Saturday, August 16, 2014

How could I ever forget Whatsisname?

The things you find when you’re throwing out old books and papers! Somehow, the other day, an old address-book from 1966 surfaced, and I’ve been surfing through it trying to put faces and incidents to the names in it. (I’m talking about a real old-fashioned handwritten address book. Younger readers can ask their grandparents what that is.)

The names are grouped by countries of residence, and some were transcribed from an earlier book. In A for Australia: Ray Hudson of Sydney, met at a Youth Hostel in Hammerfest on 12th August 1963 when I was hitching through Scandinavia on my own. (The Summer of ’63, in the Archives of January 2013.) We met up again in London that winter, apparently. And Ron Winch, also of Sydney, whom Linda and I hung around with on 19th & 20th January 1965 in Damascus. “A v nice bloke”, I noted: unusual praise. So why do I have no recollection of the hanging-around?

On the page for Austria there is an entry for Peter and Herwart Kramer, whom we visited in Vienna on 11th April 1965 for a cup of tea. Peter was the brother of Stefan Mueller of Tirgo Jiu in the Saxon region of Rumania whom we’d met a week earlier. A note says I spoke German with both brothers. That must have been fun for them.

 In The German Lesson posted on this blog in May 2012 I confessed how desperately bad my spoken German was. I can scarcely imagine how I had the cheek to impose myself on strangers in a strange land and language. Did I phone ahead (surely not!), or did we just turn up on the doorstep? “Hello. Your brother said you’d give us a cup of tea. How about it?” I can’t recall.

 Only years later did I read up about the Saxons (Sachsens), ethnic Germans settled in Transylvania from the 11th Century onwards by the rulers of Austria and/or Hungary. They had kept their own language ever since, though it would have been a distinct dialect, and probably not much like the German of the west. The ones we met spoke standard German to me: that’s all I know.

There were 250,000 or so living there at the time of our visit. One man assured us, “Things weren’t so bad during the War”. Probably not. But the community as a whole had looked kindly on the Nazi governments of Germany and Austria, and after the war the imperial Soviets relocated tens of thousands of them to other parts of the Union. The fall of Ceausescu in 1989 triggered the departure of most of the remainder, this time to Germany.
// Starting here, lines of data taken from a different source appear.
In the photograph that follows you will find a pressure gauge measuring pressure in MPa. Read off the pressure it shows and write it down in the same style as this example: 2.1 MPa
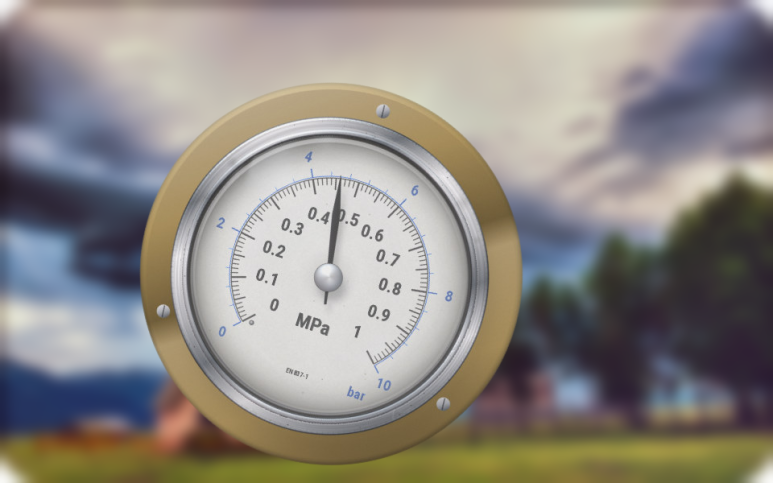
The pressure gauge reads 0.46 MPa
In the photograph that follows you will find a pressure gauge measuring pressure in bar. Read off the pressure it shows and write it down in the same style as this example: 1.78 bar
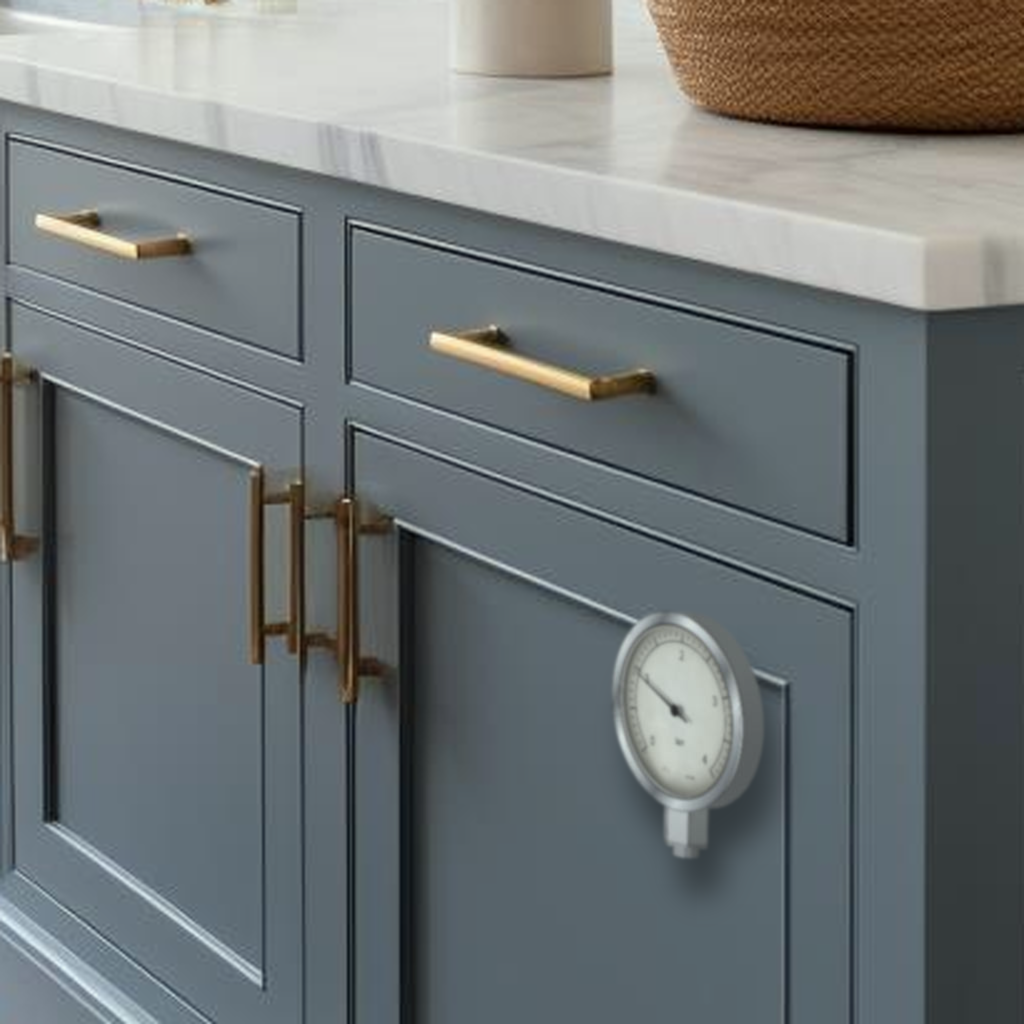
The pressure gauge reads 1 bar
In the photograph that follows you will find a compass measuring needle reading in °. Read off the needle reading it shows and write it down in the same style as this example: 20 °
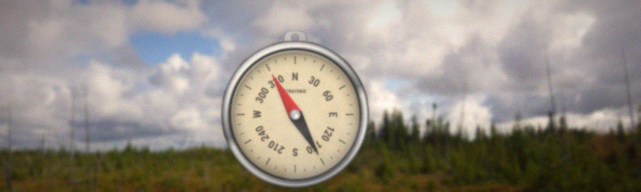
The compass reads 330 °
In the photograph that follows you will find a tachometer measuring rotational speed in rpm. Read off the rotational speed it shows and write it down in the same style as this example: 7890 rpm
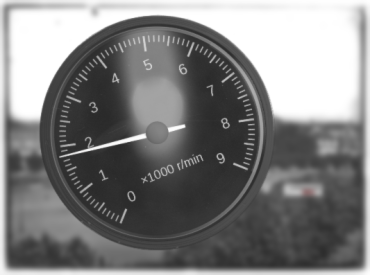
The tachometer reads 1800 rpm
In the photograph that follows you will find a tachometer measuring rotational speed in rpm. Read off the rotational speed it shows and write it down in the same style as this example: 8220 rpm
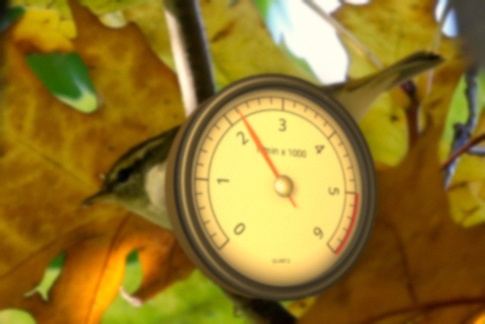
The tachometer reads 2200 rpm
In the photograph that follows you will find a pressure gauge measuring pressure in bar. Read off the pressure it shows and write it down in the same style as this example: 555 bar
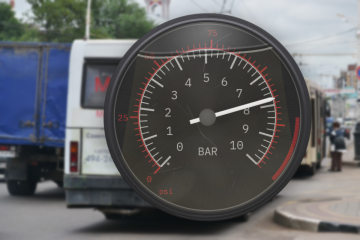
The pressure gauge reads 7.8 bar
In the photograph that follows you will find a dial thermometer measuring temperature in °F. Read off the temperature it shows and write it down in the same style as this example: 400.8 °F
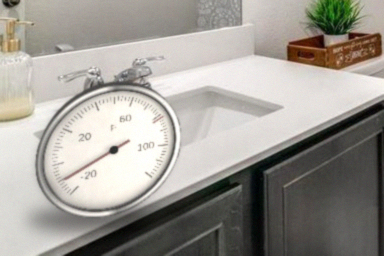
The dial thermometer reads -10 °F
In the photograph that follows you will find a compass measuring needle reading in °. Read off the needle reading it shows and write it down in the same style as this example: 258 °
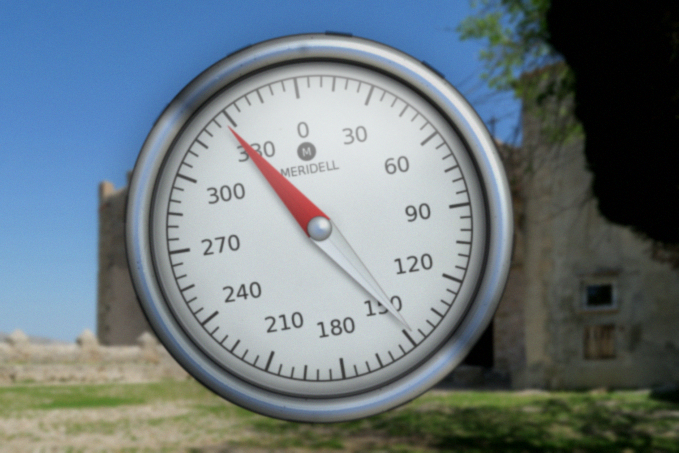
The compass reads 327.5 °
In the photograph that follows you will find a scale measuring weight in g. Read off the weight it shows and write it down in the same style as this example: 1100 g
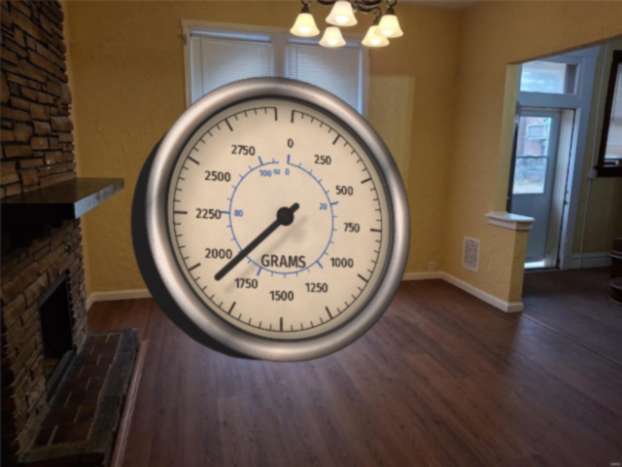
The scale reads 1900 g
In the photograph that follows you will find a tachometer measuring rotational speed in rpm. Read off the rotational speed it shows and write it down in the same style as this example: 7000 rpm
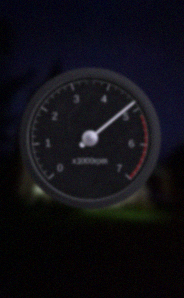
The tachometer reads 4800 rpm
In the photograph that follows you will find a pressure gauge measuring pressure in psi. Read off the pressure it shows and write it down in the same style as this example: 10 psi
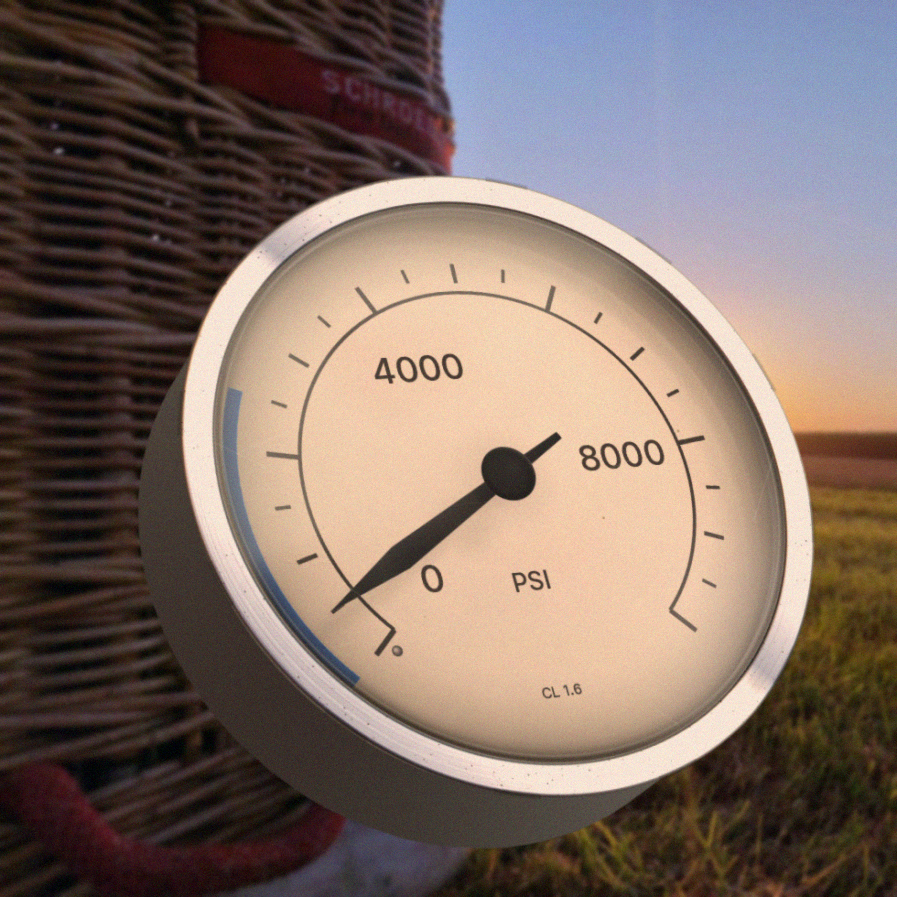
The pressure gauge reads 500 psi
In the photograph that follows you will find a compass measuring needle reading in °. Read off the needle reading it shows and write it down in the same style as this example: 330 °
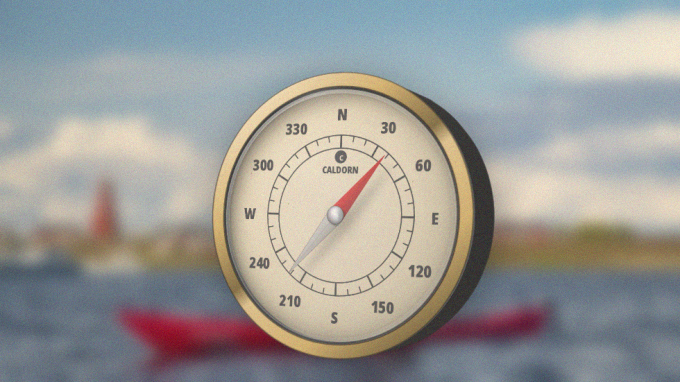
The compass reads 40 °
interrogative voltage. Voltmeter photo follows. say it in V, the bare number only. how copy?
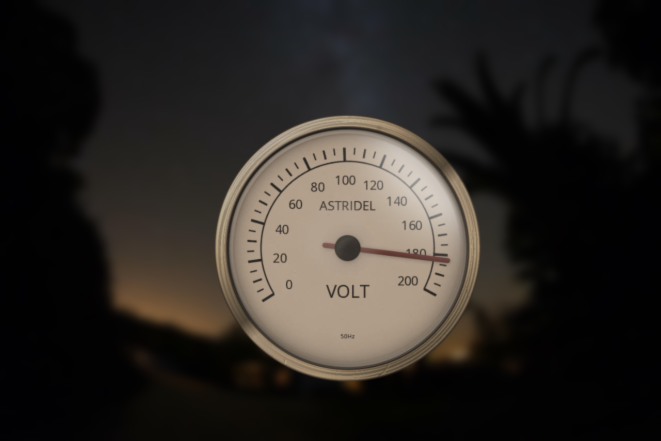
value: 182.5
Also in Transylvania we stayed with Alfred & Inge Bauman in Sibiu. “Board & friendship – 3rd-5th April 1965”, I wrote. That was while my car was in the shop (Co-op Tehnica Mona) having a new transmission installed. That incident, I remember: but the accommodation, not at all.

Nor do I recall the pension on the outskirts of Sofia (Bulgaria) where we had stayed 25th-28th March, run by Dmitri Ctaunoh. (I’m not sure about the name; he wrote it in the book in Cyrillic script, and the letters don’t all have exact transcriptions in Latin script.) I have "Rom" beside his name, which must mean he was of Rumanian nationality and not that we spoke Rumanian together. Bulgaria came before Rumania on our itinerary. I have no recollection at all – not only of Dmitri but of the whole city of Sofia. What ingratitude, in the face of such kindnesses!

Some sights are remembered, though not always in the correct context. For decades I claimed to have inspected the stuffed body of Ceausescu’s predecessor in Bucharest, and I can see it clearly. But Wikipedia tells me I’ve been wrong all this time. The body we saw was that of Georgi Dimitrov, sometime dictator of Bulgaria, and the place was Sofia.

We queued up with thirty locals and filed reverently though the mausoleum in the main square. Thirty doesn’t sound many: perhaps there were more. We were much keener to see Lenin’s body - embalmed and entombed - in Moscow when we got there, but there must have been a thousand people waiting in a long line on a hot day, and we didn’t have the patience. If you’ve seen one dead dictator’s mummy, you’ve seen them all, pretty much.